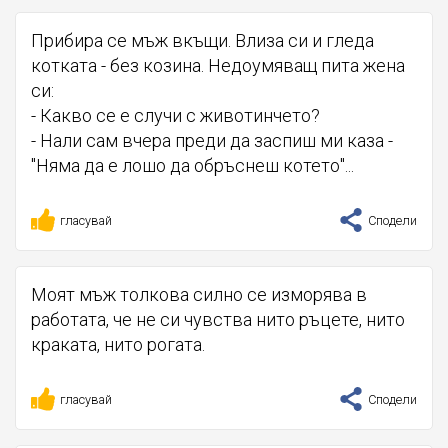
Прибира се мъж вкъщи. Влиза си и гледа
котката - без козина. Недоумяващ пита жена
си:
- Какво се е случи с животинчето?
- Нали сам вчера преди да заспиш ми каза -
"Няма да е лошо да обръснеш котето"...
гласувай
Сподели
Моят мъж толкова силно се изморява в
работата, че не си чувства нито ръцете, нито
краката, нито рогата.
гласувай
Сподели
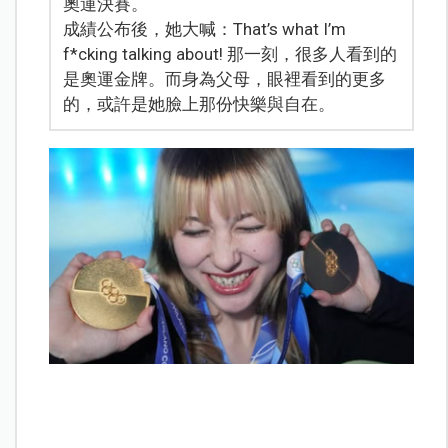
奧運決賽。
成績公布後，她大喊：That’s what I’m
f*cking talking about! 那一刻，很多人看到的
是奧運金牌。而身為父母，眼裡看到的更多
的，或許是她臉上那份快樂與自在。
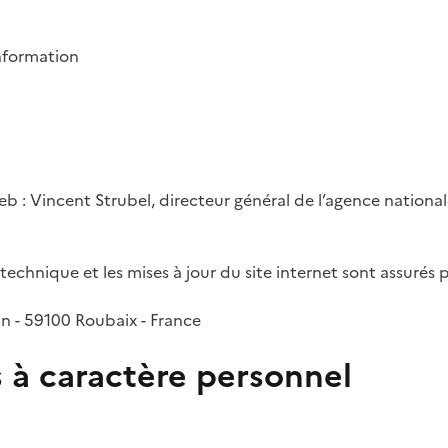
s
information
b : Vincent Strubel, directeur général de l’agence nationa
technique et les mises à jour du site internet sont assurés p
n - 59100 Roubaix - France
 à caractère personnel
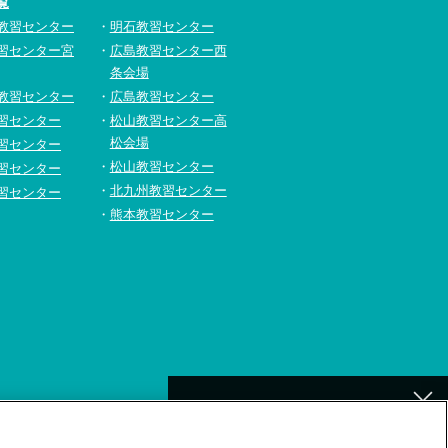
覧
教習センター
明石教習センター
習センター宮
広島教習センター西
条会場
教習センター
広島教習センター
習センター
松山教習センター高
松会場
習センター
松山教習センター
習センター
北九州教習センター
習センター
熊本教習センター
[北九州]
イトの利用について
補講が必要なお客様へ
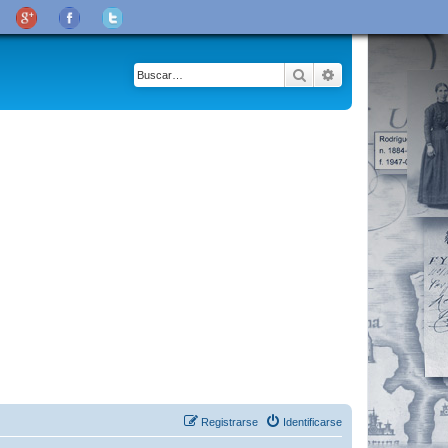
Buscar
Búsqueda avanza
Registrarse
Identificarse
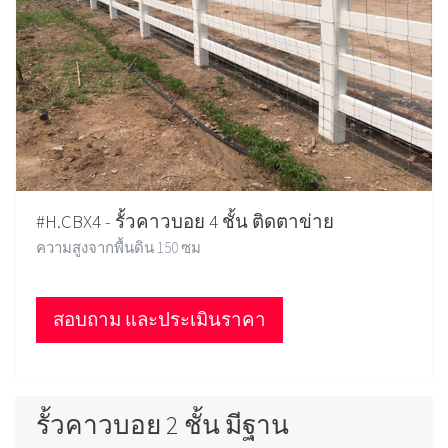
#H.CBX4 - รั้วคาวบอย 4 ชั้น ติดตาข่าย
ความสูงจากพื้นดิน 150 ซม
สอบถาม และประเมินราคา
รั้วคาวบอย 2 ชั้น มีฐาน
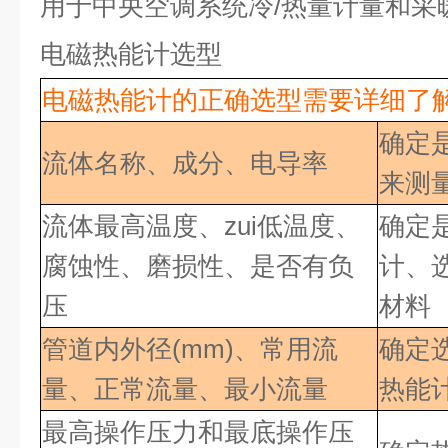
用于中央空调系统冷
/
热量计量和采
电磁热能计选型
电磁热能计的正确选型需要详细了
确定
流体名称、成分、电导率
来测
流体最高温度、zui低
温度、
确定
腐蚀性、磨损性、是否有负
计、
压
材料
管道内外径(mm)、常用流
确定
量、正常流量、最小流量
热能
最高操作压力和最底操作压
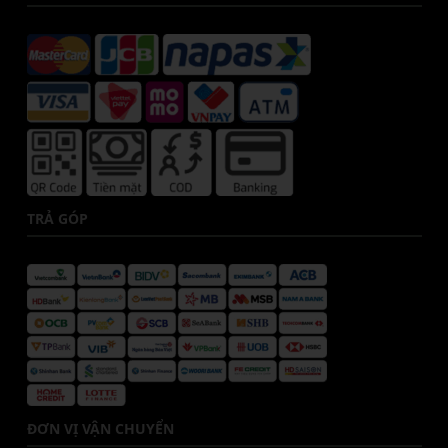
TRẢ GÓP
ĐƠN VỊ VẬN CHUYỂN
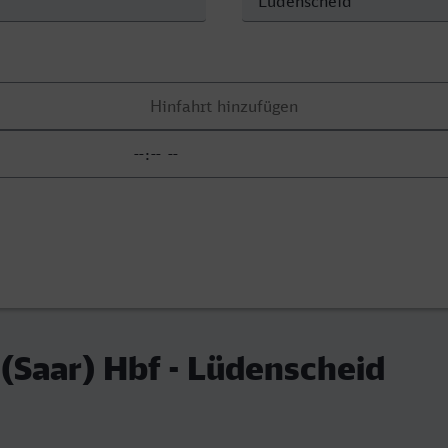
Saar) Hbf - Lüdenscheid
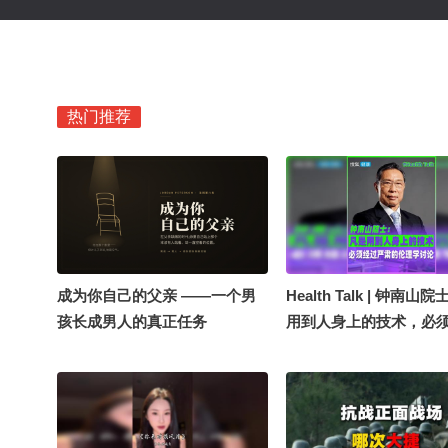
热门推荐
成为你自己的父亲 ——一个男
Health Talk | 钟南山
孩长成男人的真正任务
用到人身上的技术，必
肃的伦理学讨论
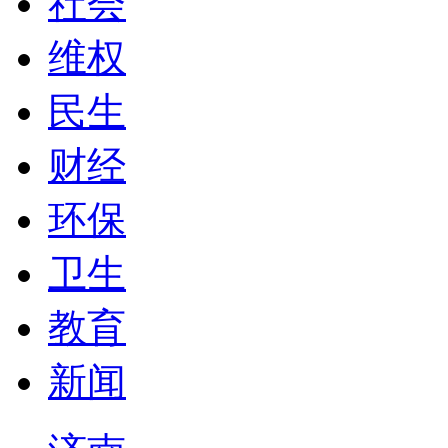
社会
维权
民生
财经
环保
卫生
教育
新闻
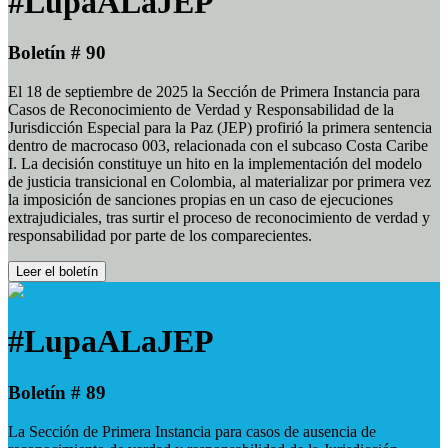
#LupaALaJEP
Boletín # 90
El 18 de septiembre de 2025 la Sección de Primera Instancia para
Casos de Reconocimiento de Verdad y Responsabilidad de la
Jurisdicción Especial para la Paz (JEP) profirió la primera sentencia
dentro de macrocaso 003, relacionada con el subcaso Costa Caribe
I. La decisión constituye un hito en la implementación del modelo
de justicia transicional en Colombia, al materializar por primera vez
la imposición de sanciones propias en un caso de ejecuciones
extrajudiciales, tras surtir el proceso de reconocimiento de verdad y
responsabilidad por parte de los comparecientes.
Leer el boletín
#LupaALaJEP
Boletín # 89
La Sección de Primera Instancia para casos de ausencia de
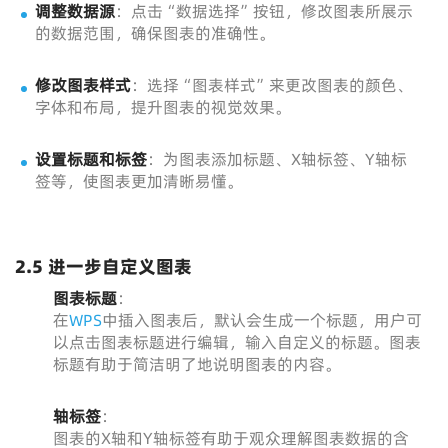
调整数据源
：点击“数据选择”按钮，修改图表所展示
的数据范围，确保图表的准确性。
修改图表样式
：选择“图表样式”来更改图表的颜色、
字体和布局，提升图表的视觉效果。
设置标题和标签
：为图表添加标题、X轴标签、Y轴标
签等，使图表更加清晰易懂。
2.5 进一步自定义图表
图表标题
：
在
WPS
中插入图表后，默认会生成一个标题，用户可
以点击图表标题进行编辑，输入自定义的标题。图表
标题有助于简洁明了地说明图表的内容。
轴标签
：
图表的X轴和Y轴标签有助于观众理解图表数据的含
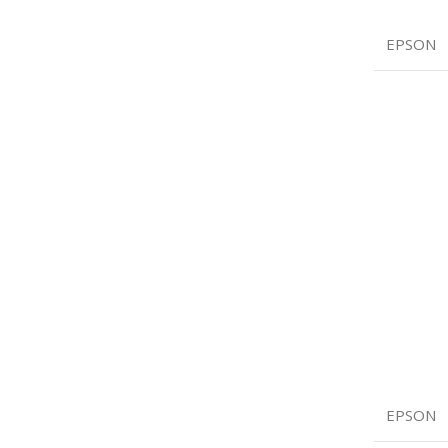
EPSON
EPSON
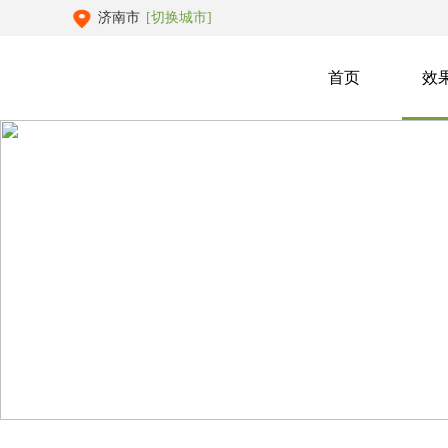
济南市
[切换城市]
首页
效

---+---

- **Your goal**
Please reproduce the text of every row above character for character, leaving the pictures out of your answer.

- **Solved problem**
Прибира се мъж вкъщи. Влиза си и гледа
котката - без козина. Недоумяващ пита жена
си:
- Какво се е случи с животинчето?
- Нали сам вчера преди да заспиш ми каза -
"Няма да е лошо да обръснеш котето"...
гласувай
Сподели
Моят мъж толкова силно се изморява в
работата, че не си чувства нито ръцете, нито
краката, нито рогата.
гласувай
Сподели
奧運決賽。
成績公布後，她大喊：That’s what I’m
f*cking talking about! 那一刻，很多人看到的
是奧運金牌。而身為父母，眼裡看到的更多
的，或許是她臉上那份快樂與自在。
s
information
b : Vincent Strubel, directeur général de l’agence nationa
technique et les mises à jour du site internet sont assurés p
n - 59100 Roubaix - France
 à caractère personnel
覧
教習センター
明石教習センター
習センター宮
広島教習センター西
条会場
教習センター
広島教習センター
習センター
松山教習センター高
松会場
習センター
松山教習センター
習センター
北九州教習センター
習センター
熊本教習センター
[北九州]
イトの利用について
補講が必要なお客様へ
Buscar
Búsqueda avanza
Registrarse
Identificarse
#H.CBX4 - รั้วคาวบอย 4 ชั้น ติดตาข่าย
ความสูงจากพื้นดิน 150 ซม
สอบถาม และประเมินราคา
รั้วคาวบอย 2 ชั้น มีฐาน
用于中央空调系统冷
/
热量计量和采
电磁热能计选型
电磁热能计的正确选型需要详细了
确定
流体名称、成分、电导率
来测
流体最高温度、zui低
温度、
确定
腐蚀性、磨损性、是否有负
计、
压
材料
管道内外径(mm)、常用流
确定
量、正常流量、最小流量
热能
最高操作压力和最底操作压
TRẢ GÓP
ĐƠN VỊ VẬN CHUYỂN
Saar) Hbf - Lüdenscheid
热门推荐
成为你自己的父亲 ——一个男
Health Talk | 钟南山
孩长成男人的真正任务
用到人身上的技术，必
肃的伦理学讨论
社会
维权
民生
财经
环保
卫生
教育
新闻
#LupaALaJEP
Boletín # 90
El 18 de septiembre de 2025 la Sección de Primera Instancia para
Casos de Reconocimiento de Verdad y Responsabilidad de la
Jurisdicción Especial para la Paz (JEP) profirió la primera sentencia
dentro de macrocaso 003, relacionada con el subcaso Costa Caribe
I. La decisión constituye un hito en la implementación del modelo
de justicia transicional en Colombia, al materializar por primera vez
la imposición de sanciones propias en un caso de ejecuciones
extrajudiciales, tras surtir el proceso de reconocimiento de verdad y
responsabilidad por parte de los comparecientes.
Leer el boletín
#LupaALaJEP
Boletín # 89
La Sección de Primera Instancia para casos de ausencia de
调整数据源
：点击“数据选择”按钮，修改图表所展示
的数据范围，确保图表的准确性。
修改图表样式
：选择“图表样式”来更改图表的颜色、
字体和布局，提升图表的视觉效果。
设置标题和标签
：为图表添加标题、X轴标签、Y轴标
签等，使图表更加清晰易懂。
2.5 进一步自定义图表
图表标题
：
在
WPS
中插入图表后，默认会生成一个标题，用户可
以点击图表标题进行编辑，输入自定义的标题。图表
标题有助于简洁明了地说明图表的内容。
轴标签
：
图表的X轴和Y轴标签有助于观众理解图表数据的含
EPSON
EPSON
济南市
[切换城市]
首页
效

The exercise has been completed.